Publicado 23 de Novembro de 2012 - 18h26

Rubem Alves

CEDOC

Rubem Alves

O Cecílio, amigo querido, veio me visitar. Conversa vai, conversa vem, ele me contou sobre a sua empregada — governanta de sua casa — mulher madura, de poucas palavras, sempre séria e compenetrada. Pois um dia, precisando sair, o carro pifou justo na hora em que o marido dela tinha vindo buscá-la, ao final do dia de trabalho. Ele lhe ofereceu uma carona no seu carro que não era dos mais novos, oferecimento que o Cecílio alegremente aceitou. Antes da partida, o marido tirou um CD de dentro de uma caixa e o colocou no toca-CDs. O Cecílio se preparou para ouvir uma dupla sertaneja, música que não se afina bem com o seu gosto. Mas logo veio a surpresa e o seu rosto se encheu de espanto. O marido, percebendo o espanto, explicou: “Pois é, a minha mulher acabou gostando daquelas músicas que o senhor escuta o dia inteiro. Curiosa, ela foi ver o nome: Vivaldi... Agora, a gente anda de carro ouvindo Vivaldi... Como é bonito”. O Cecílio, sem querer e sem saber, educou. Na verdade, ele não educou. Foi a governanta que se educou. Estava aberta. Acolheu o novo. E ficou transfigurada, mais bonita, mais rica. E acabou por educar o marido, que também começou a brincar com a música de Vivaldi. Agora, dentre as alegrias que eles tinham, eles tinham uma outra, que nunca haviam experimentado e nem aprendido nas escolas. É, nas escolas não se ensina a gostar de Vivaldi...
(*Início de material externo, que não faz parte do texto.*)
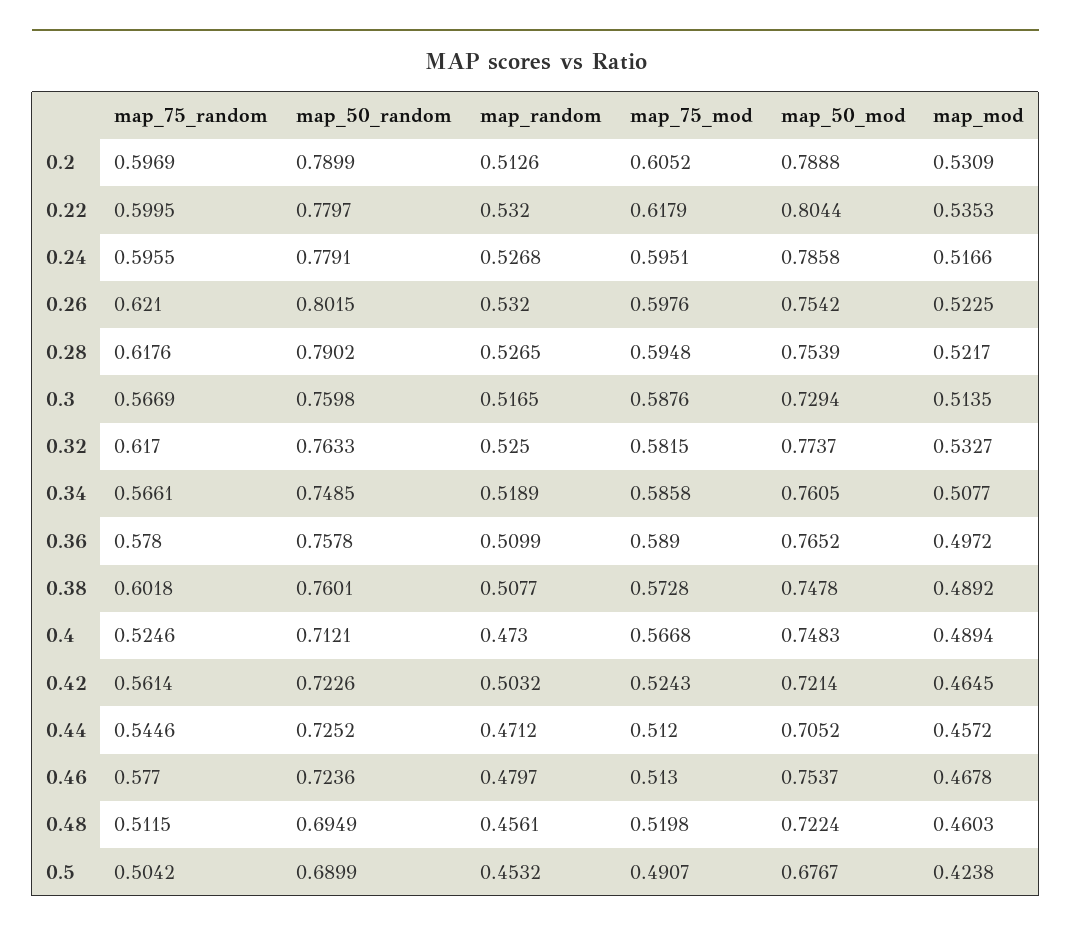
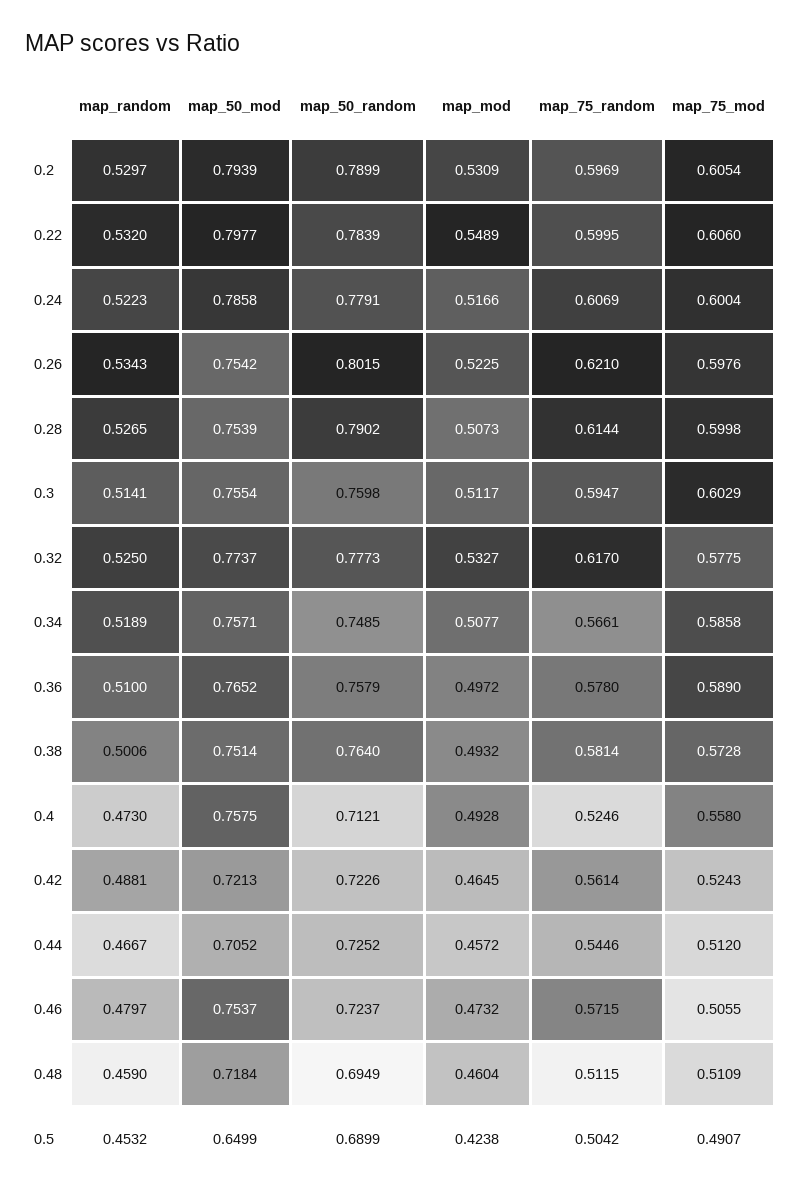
map_random, 0.2: 0.5126 -> 0.5297
map_75_mod, 0.2: 0.6052 -> 0.6054
map_50_mod, 0.2: 0.7888 -> 0.7939
map_50_random, 0.22: 0.7797 -> 0.7839
map_75_mod, 0.22: 0.6179 -> 0.606
map_50_mod, 0.22: 0.8044 -> 0.7977
map_mod, 0.22: 0.5353 -> 0.5489
map_75_random, 0.24: 0.5955 -> 0.6069
map_random, 0.24: 0.5268 -> 0.5223
map_75_mod, 0.24: 0.5951 -> 0.6004
map_random, 0.26: 0.532 -> 0.5343
map_75_random, 0.28: 0.6176 -> 0.6144
map_75_mod, 0.28: 0.5948 -> 0.5998
map_mod, 0.28: 0.5217 -> 0.5073
map_75_random, 0.3: 0.5669 -> 0.5947
map_random, 0.3: 0.5165 -> 0.5141
map_75_mod, 0.3: 0.5876 -> 0.6029
map_50_mod, 0.3: 0.7294 -> 0.7554
map_mod, 0.3: 0.5135 -> 0.5117
map_50_random, 0.32: 0.7633 -> 0.7773
map_75_mod, 0.32: 0.5815 -> 0.5775
map_50_mod, 0.34: 0.7605 -> 0.7571
map_50_random, 0.36: 0.7578 -> 0.7579
map_random, 0.36: 0.5099 -> 0.51
map_75_random, 0.38: 0.6018 -> 0.5814
map_50_random, 0.38: 0.7601 -> 0.764
map_random, 0.38: 0.5077 -> 0.5006
map_50_mod, 0.38: 0.7478 -> 0.7514
map_mod, 0.38: 0.4892 -> 0.4932
map_75_mod, 0.4: 0.5668 -> 0.558
map_50_mod, 0.4: 0.7483 -> 0.7575
map_mod, 0.4: 0.4894 -> 0.4928
map_random, 0.42: 0.5032 -> 0.4881
map_50_mod, 0.42: 0.7214 -> 0.7213
map_random, 0.44: 0.4712 -> 0.4667
map_75_random, 0.46: 0.577 -> 0.5715
map_50_random, 0.46: 0.7236 -> 0.7237
map_75_mod, 0.46: 0.513 -> 0.5055
map_mod, 0.46: 0.4678 -> 0.4732
map_random, 0.48: 0.4561 -> 0.459
map_75_mod, 0.48: 0.5198 -> 0.5109
map_50_mod, 0.48: 0.7224 -> 0.7184
map_mod, 0.48: 0.4603 -> 0.4604
map_50_mod, 0.5: 0.6767 -> 0.6499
NO SEMÁFORO, a mocinha aproximou-se com um folheto imobiliário na mão. Desci o vidro para receber. Aí ela ficou estática — cara de quem tinha visto alma do outro mundo! — e se aproximou um pouco mais da janela aberta. A música que estava tocando lhe dera um susto. Era o concerto de Mendelson para violino e orquestra. Ela nunca ouvira nada parecido. “Eu nunca ouvi música assim. É música muito de antigamente?” As únicas músicas que ela conhecia eram as sertanejas e as bate-estacas... Onde andará ela, a mocinha que, se tivesse tempo, acabaria por gostar de música clássica...

SOFRIMENTO E BELEZA: Nietzsche passou por uma longa experiência de doença nos olhos... Pensou mesmo que iria ficar cego. Esse período de doença o fez pensar pensamentos não programados. Eis o que ele escreveu: “É assim que aquele longo período de doença aparece a mim, agora: como se fosse, eu descobri a vida de novo, incluindo eu mesmo; eu provei todas as coisas boas, mesmos as pequenas, de uma forma como os outros não as provam com facilidade — eu transformei a minha vontade de saúde, de viver, numa filosofia”. “ A minha doença me deu o direito de mudar todos os meus hábitos completamente; ela permitiu, ordenou que eu esquecesse; ela me concedeu a necessidade de ficar quieto, do laser, de esperar e ser paciente. A doença dos meus olhos colocou um fim na obsessão pelos livros... Fui libertado dos livros. Por anos eu não li coisa alguma — o maior benefício que eu jamais conferi a mim mesmo. Somente a minha doença me levou à razão.”

Pode ser que você ainda não tenha se dado conta disto, mas o fato é que todas as coisas belas do mundo são filhas da doença. O homem cria a beleza como bálsamo para o seu medo de morrer. Pessoas que gozam saúde perfeita não criam nada. Se dependesse delas o mundo seria uma mesmice chata. Por que haveriam de criar? A criação é fruto do sofrimento. A se acreditar no poeta Heine, foi para se curar da sua enfermidade que Deus criou o mundo. Deus criou o mundo porque estava doente de amor... Eis o que Deus falou, segundo o poeta: “A doença foi a fonte do meu impulso e do meu esforço criativo; criando, convalesci; criando, fiquei de novo sadio.”